+++ Material to process +++

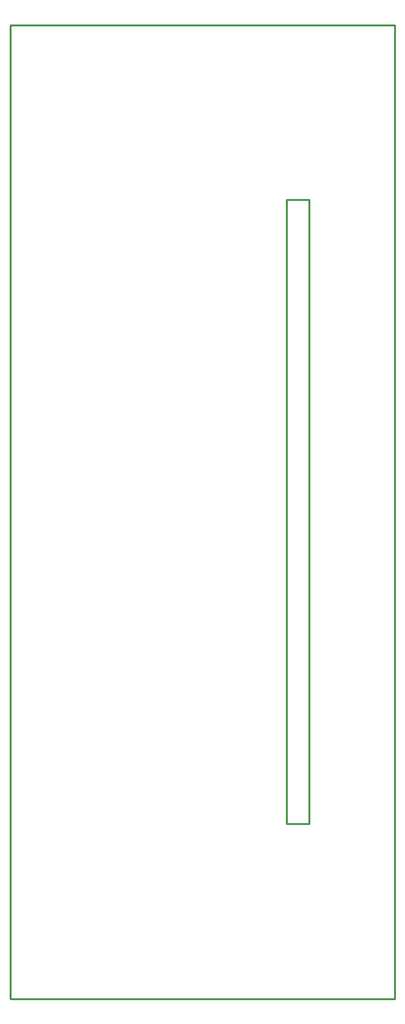
<source format=gko>
G04 start of page 4 for group 2 idx 2 *
G04 Title: 31.001.00.01.01.pcb, outline *
G04 Creator: pcb 4.2.2 *
G04 CreationDate: Sun Jan  3 11:16:11 2021 UTC *
G04 For: bert *
G04 Format: Gerber/RS-274X *
G04 PCB-Dimensions (mil): 3937.01 5905.51 *
G04 PCB-Coordinate-Origin: lower left *
%MOIN*%
%FSLAX25Y25*%
%LNGKO*%
%ADD22C,0.0100*%
G54D22*X238189Y47244D02*X238189Y551181D01*
X39370D02*X238189D01*
X39369Y551181D02*X39370Y47244D01*
X182087Y460630D02*X193898D01*
Y137795D01*
X182087D02*Y460630D01*
X39370Y47244D02*X238188Y47244D01*
X193898Y137795D02*X182087D01*
M02*

</source>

+++

Written task:
Retype, exactly as shown, the lines from the one with "G04 Creator: pcb 4.2.2 *" through the end of the records.

Solved exercise:
G04 Creator: pcb 4.2.2 *
G04 CreationDate: Sun Jan  3 11:16:11 2021 UTC *
G04 For: bert *
G04 Format: Gerber/RS-274X *
G04 PCB-Dimensions (mil): 3937.01 5905.51 *
G04 PCB-Coordinate-Origin: lower left *
%MOIN*%
%FSLAX25Y25*%
%LNGKO*%
%ADD22C,0.0100*%
G54D22*X238189Y47244D02*X238189Y551181D01*
X39370D02*X238189D01*
X39369Y551181D02*X39370Y47244D01*
X182087Y460630D02*X193898D01*
Y137795D01*
X182087D02*Y460630D01*
X39370Y47244D02*X238188Y47244D01*
X193898Y137795D02*X182087D01*
M02*

</source>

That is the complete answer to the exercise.